Work instructions ::
(1) Set down, word for word, the part of the monitoring guide starting with "Useful to confirm" and going on through "port? (ss -lt)".
(2) According to the monitoring guide, what does the -x option do when running iostat?
(3) Decide whether each statement agrees with the monitoring guide, answering yes or no and quoting the deciding words: (a) iotop shows which processes are reading or writing the most to disk in real time. (b) iostat comes from the coreutils package on many distros. (c) The command ss -lt lists established TCP connections.

Use vmstat when you want to see, over time, whether the system is actually swapping, waiting on disk, etc.

Monitoring Disk Usage and I/O

The “Disk and I/O monitoring” chapter goes into detail; here’s the basic toolkit.

`df` – filesystem usage

df shows how full each mounted filesystem is:

df -h

Columns:

Filesystem – device or name
Size, Used, Avail
Use% – percentage used
Mounted on

If Use% is close to 100% on / or /var, you must free space or expand storage.

`du` – where disk space is used

du summarizes how much space directories use.

Examples:

# Rough size of current directory
du -sh .
# Top‑level usage in current directory
du -sh *

Useful for tracking down which directory (logs, cache, user data) is filling the disk.

`iostat` – disk I/O

iostat (from the sysstat package on many distros) shows I/O statistics for devices.

iostat -x 1

-x shows extended statistics; 1 means update every second. Look for:

%util – how busy the device is (near 100% = saturated)
r/s, w/s – read/write requests per second
rkB/s, wkB/s – KB per second

When the system is slow, high %util and high await times on a device can indicate a disk bottleneck.

`iotop` – I/O by process

iotop (if installed) is like top for disk I/O.

sudo iotop

It shows which processes are reading/writing the most to disk in real time, which is handy when “something is hammering the disk” and you don’t know what.

Monitoring Network Activity (Quick View)

Full networking tools are covered elsewhere; these are simple first‑look commands.

`ss` – sockets and connections

ss shows listening and established sockets:

# Listening TCP ports
ss -lt
# All established TCP connections
ss -tan state established

Useful to confirm whether a service is actually listening on a port, or to see rough connection counts.

`ip` and `ping`

ip a – show network interfaces and IP addresses
ping host – test basic connectivity and latency:

ping -c 4 example.com

If users report a service is “down”, check:

Is the service process running? (ps, systemctl status)
Is it listening on the expected port? (ss -lt)
Is the network path OK? (ping, traceroute tools from the networking chapter)

Monitoring Services

Details on systemd and daemons are in another chapter, but monitoring often starts with:

systemctl status SERVICE_NAME

This tells you:

Whether the service is active / failed
Recent log lines
Start time and restart status

Common pattern during troubleshooting:

Use ss -lt to see if the port is listening.
If not, run systemctl status name.service.
If failed, inspect logs with journalctl -u name.service.

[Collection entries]
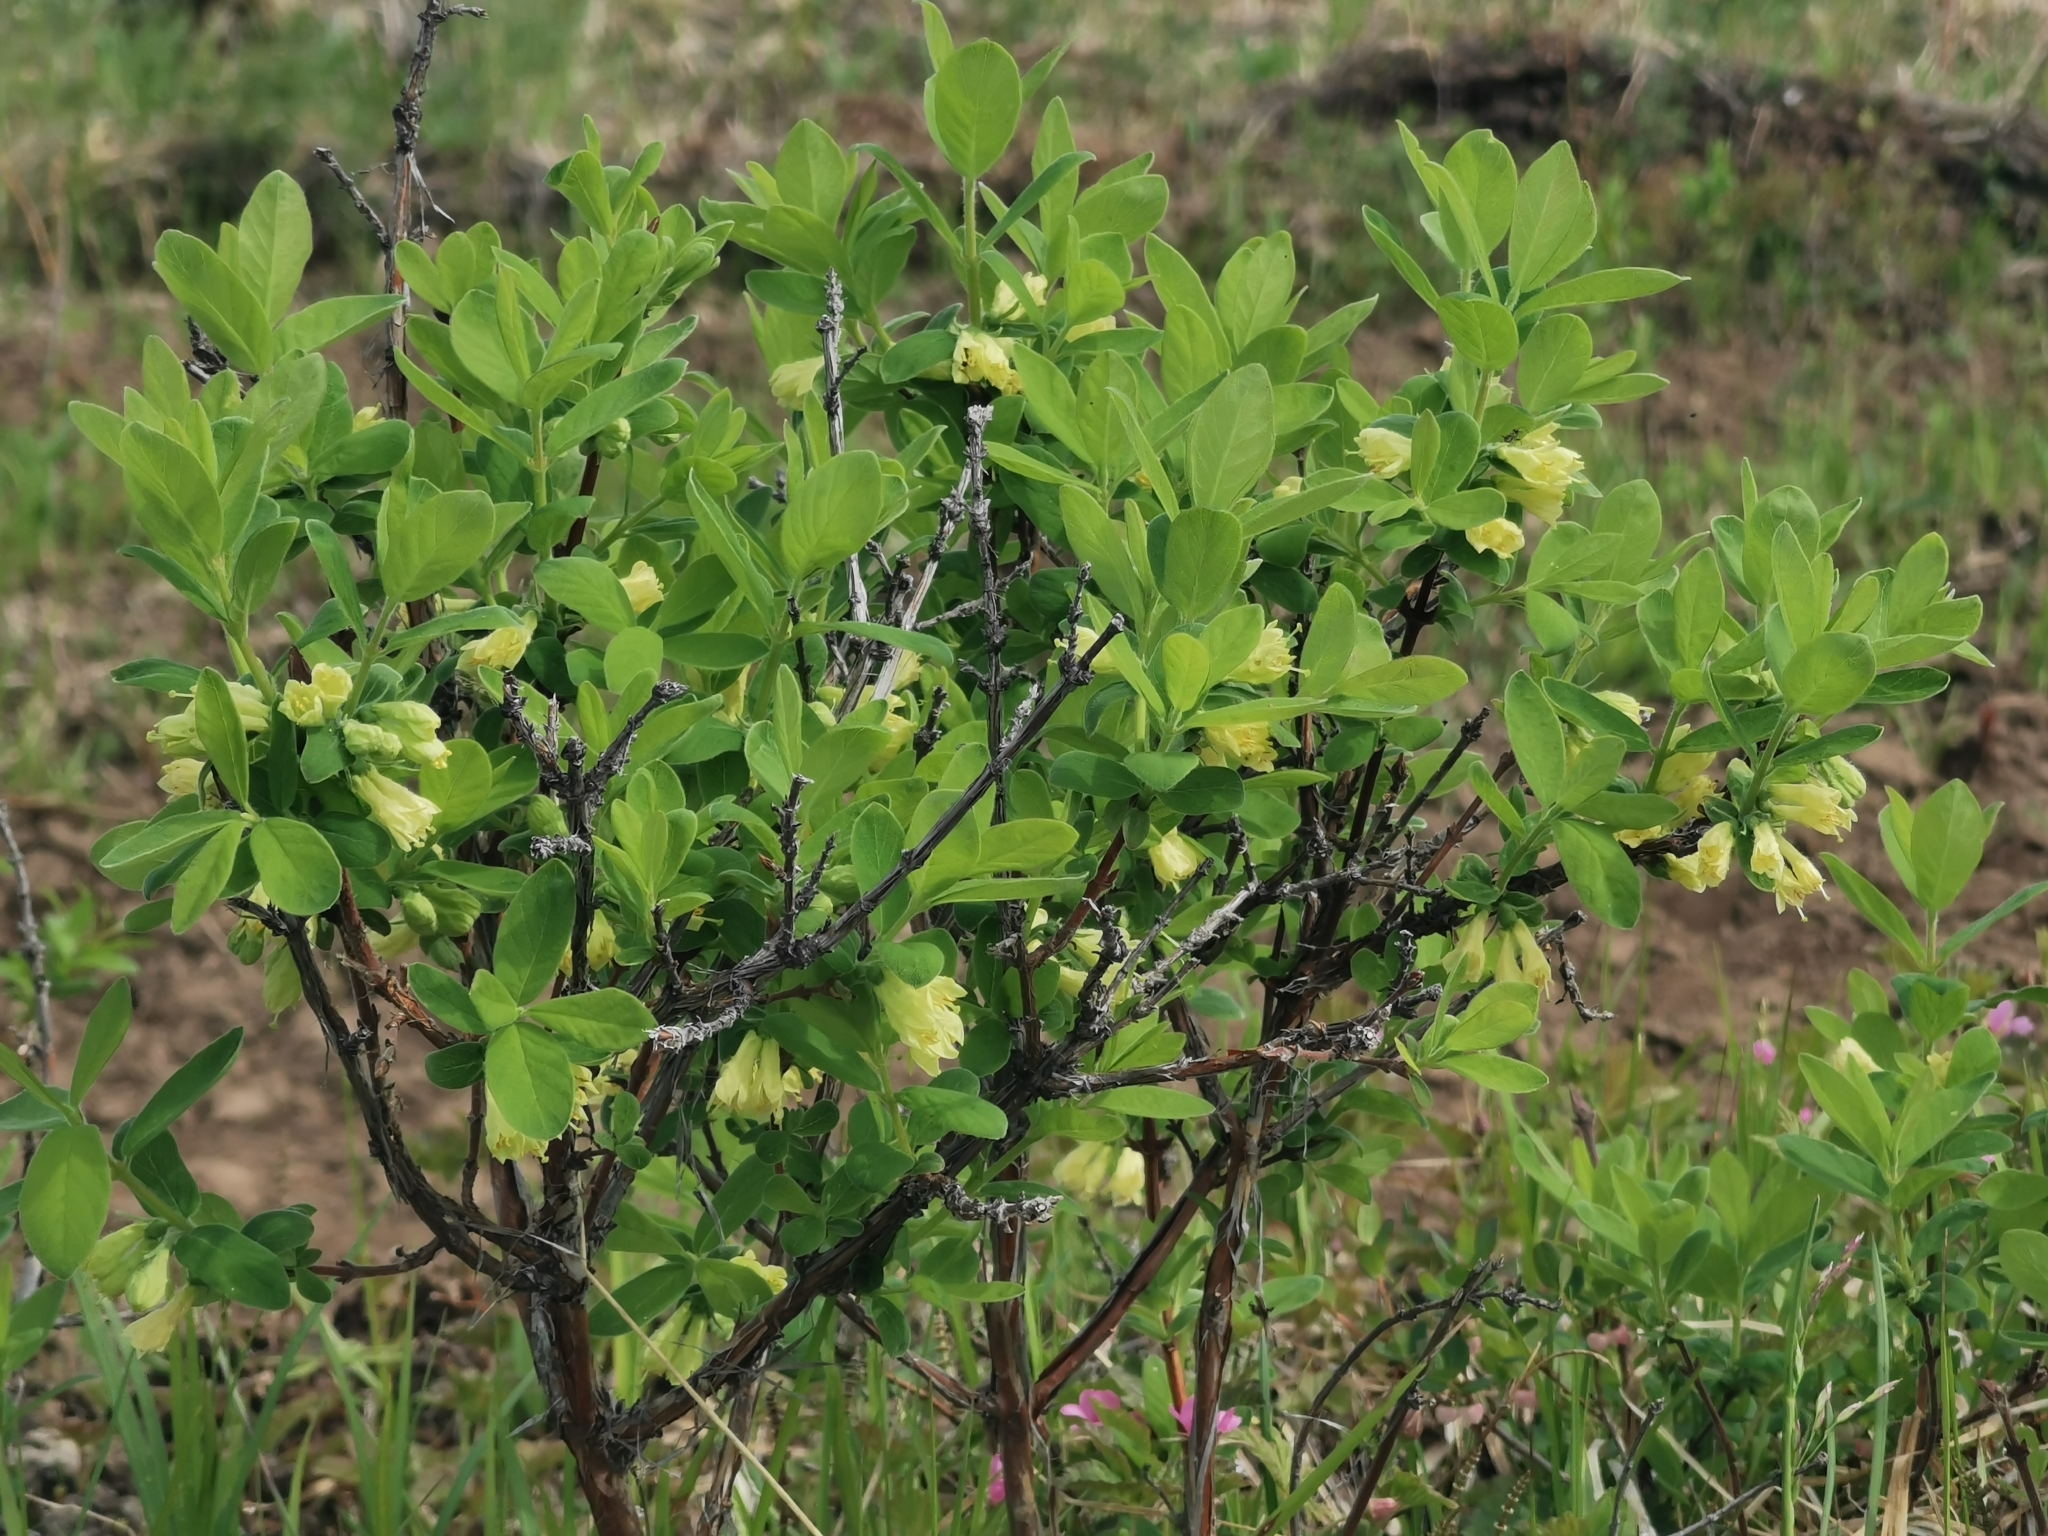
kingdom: Plantae
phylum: Tracheophyta
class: Magnoliopsida
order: Dipsacales
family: Caprifoliaceae
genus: Lonicera
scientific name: Lonicera caerulea
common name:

Answers provided ::
(1)
Useful to confirm whether a service is actually listening on a port, or to see rough connection counts.

`ip` and `ping`

ip a – show network interfaces and IP addresses
ping host – test basic connectivity and latency:

ping -c 4 example.com

If users report a service is “down”, check:

Is the service process running? (ps, systemctl status)
Is it listening on the expected port? (ss -lt)

(2) It shows extended statistics.

(3)
(a) Yes: "It shows which processes are reading/writing the most to disk in real time"
(b) No: "iostat (from the sysstat package on many distros)"
(c) No: "# Listening TCP ports"